- IHRE AUFGABE -
Extrahieren Sie aus dem nachfolgenden Text über die Stahlherstellung wörtlich den Abschnitt von „Das Roheisen wird“ bis einschließlich „Mangan, weitgehend entzogen.“.

- TEXT ZUR ANALYSE -
Schlacke ist ein Gemisch aus verschiedenen Oxiden wie Siliziumoxid (Kieselsäure, Silikat) Calciumoxid, Magnesiumoxid, Aluminiumoxid (Tonerde) und weitere . Normalerweise wird sie vereinfacht als Calcium-Aluminium-Silikat beschrieben. Diese Schlacke wird oft in Form von groben Partikeln oder granuliertem Hüttensand verwendet und findet auch in der Technik Anwendung. Silikatische Schlacken werden weiterhin zu Stein- und Schlackenwolle verarbeitet.
Vom Hochofen ins Stahlwerk
Das im Hochofen gewonnene Roheisen ist noch weit entfernt von einem technisch nutzbaren Stahl. Roheisen enthält 4 bis 4.7 % Kohlenstoff und weitere reduzierte Elemente wie Schwefel, Phosphor, Silizium und Mangan.
Das Roheisen wird nach dem Abstich in Torpedopfannen abgefüllt und über das werkseigene Schienennetz ins Stahlwerk gebracht. Dort wird das Roheisen in Konvertern zum eigentlichen Stahl umgewandelt (konvertiert). Hierbei werden ihm unerwünschte Eisenbegleiter, Verunreinigungen wie Schwefel, Phosphor, Silizium, Kohlenstoff und Mangan, weitgehend entzogen.
Roheisen-Behandlung in der Torpedopfanne
Die Roheisen-Behandlung ist ein entscheidender Schritt im Stahlherstellungsprozess. Sie beginnt teilweise bereits in der Torpedopfanne mit einer Entschwefelung.
Auf die wichtigsten Prozesse im Konverter hin zum Rohstahl werfen wir im Folgenden einen genaueren Blick:
Entschwefelung: Schwefel ist eine Verunreinigung im Roheisen, die die Qualität des Endprodukts beeinträchtigen kann. Um Schwefel zu entfernen, wird ein Entschwefelungsmittel wie Calciumcarbid, Magnesium oder Natriumcarbonat (Soda) in die Torpedopfanne eingeblasen. Diese Materialien reagieren mit dem Schwefel im Roheisen und bilden Schlacken, die leichter sind als das flüssige Eisen und daher abgeschieden werden können. Die Entschwefelung verbessert die Schweissbarkeit und die mechanischen Eigenschaften des späteren Stahls.
Entphosphorung: Phosphor ist eine weitere Verunreinigung, die aus dem Roheisen entfernt werden muss, da hohe Phosphorgehalte die Stahlqualität beeinträchtigen können. Kalkhaltige Flussmittel, die Calciumoxid (Kalk) enthalten, werden zugesetzt, um den Phosphor im Roheisen in Form von Phosphorschlacke zu binden. Diese Schlacke steigt an die Oberfläche des flüssigen Eisens auf und kann leicht abgeschöpft werden.

- ZEILEN -
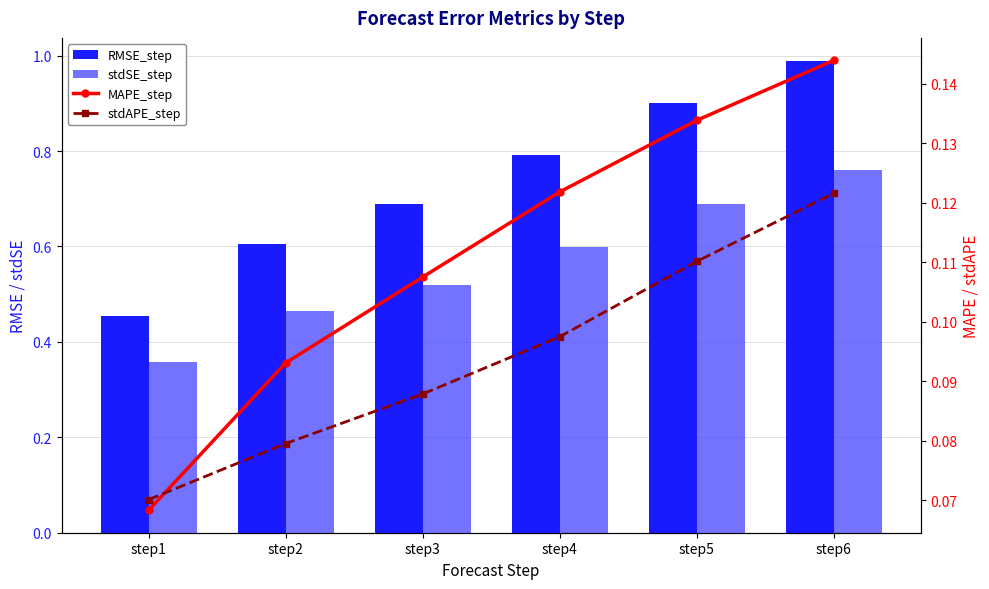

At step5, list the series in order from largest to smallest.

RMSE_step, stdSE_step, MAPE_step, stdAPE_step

--

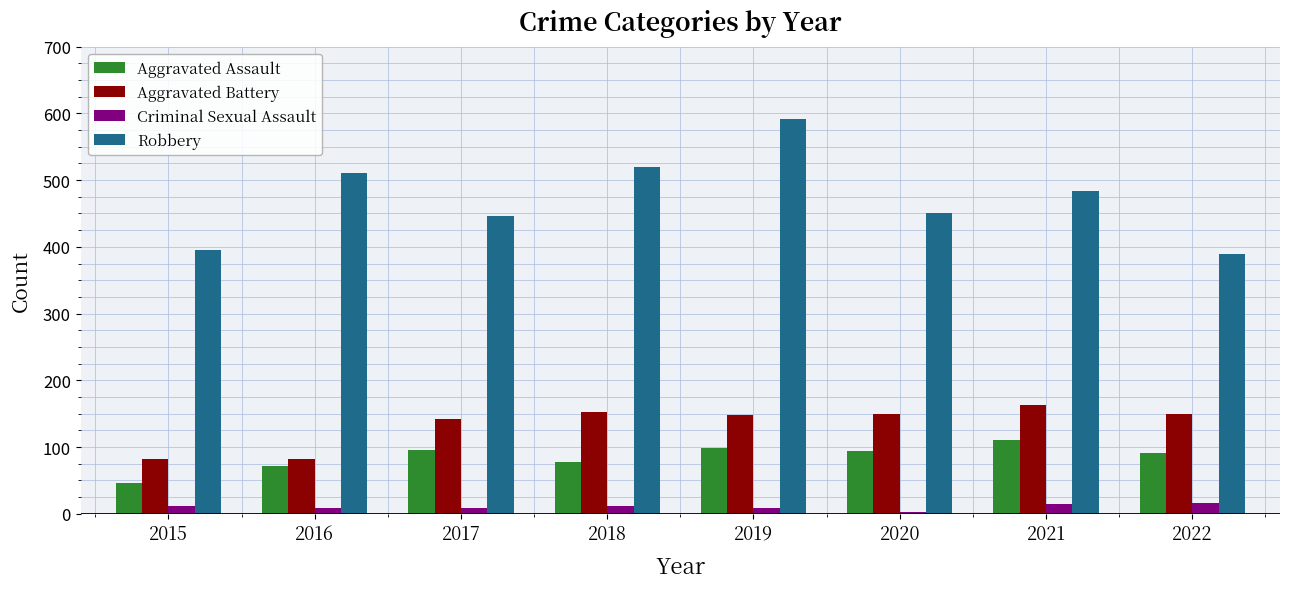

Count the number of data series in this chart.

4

- ERGEBNIS DIESER AUFGABE -
Das Roheisen wird nach dem Abstich in Torpedopfannen abgefüllt und über das werkseigene Schienennetz ins Stahlwerk gebracht. Dort wird das Roheisen in Konvertern zum eigentlichen Stahl umgewandelt (konvertiert). Hierbei werden ihm unerwünschte Eisenbegleiter, Verunreinigungen wie Schwefel, Phosphor, Silizium, Kohlenstoff und Mangan, weitgehend entzogen.